For several months, leading up to Passover, my mother would save both the liver and the fat – schmaltz – from every chicken she cooked. She was following her mother’s practices. My grandmother and grandfather owned a delicatessen in Long Beach, Long Island. As I have written elsewhere, my grandmother was an amazing cook, although she cooked Eastern European dishes and did not really cook American things such as a hamburger.

Once my mother had enough livers and fat, my father took over. He would render the fat; the pieces left over were gribenes. Gribenes, similar to pork cracklings, are one of the best foods in the world. I would love to have some right now.

Using the rendered schmaltz, my father would chop and mix the liver with the fat and some onions. Delicious. Memories of food are all mixed up with memories of the people who made the dishes.

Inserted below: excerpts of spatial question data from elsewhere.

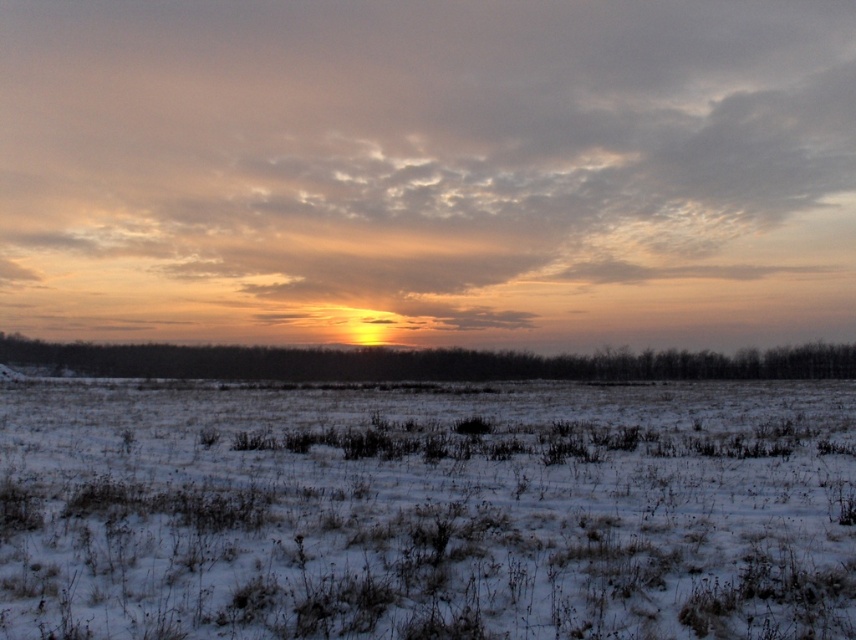
Question: Can you confirm if cloudy sky at center is smaller than white snow-covered grassland at center?

Choices:
 (A) yes
 (B) no

Answer: (B)

Question: Which point is farther from the camera taking this photo?

Choices:
 (A) (432, 120)
 (B) (605, 500)

Answer: (A)

Question: Is cloudy sky at center above white snow-covered grassland at center?

Choices:
 (A) yes
 (B) no

Answer: (A)

Question: Among these objects, which one is farthest from the camera?

Choices:
 (A) cloudy sky at center
 (B) white snow-covered grassland at center

Answer: (A)

Question: Is cloudy sky at center wider than white snow-covered grassland at center?

Choices:
 (A) no
 (B) yes

Answer: (B)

Eating gribenes and chopped liver would feed my palate but also my soul. Remembering my father, with his sly humor, cooking with me, a sometimes-sullen teenager is both sad and comforting.

I have my grandmother’s apron from the store. That is what we called Al’s Delicatessen. Whenever I put that on, the memories flood back. Her kind, generous face. Her care for everyone in the family. My mother’s grief when her mother died.

Richard is right; to say “what am I – chopped liver?” when chopped liver carries such precious cargo must be a compliment.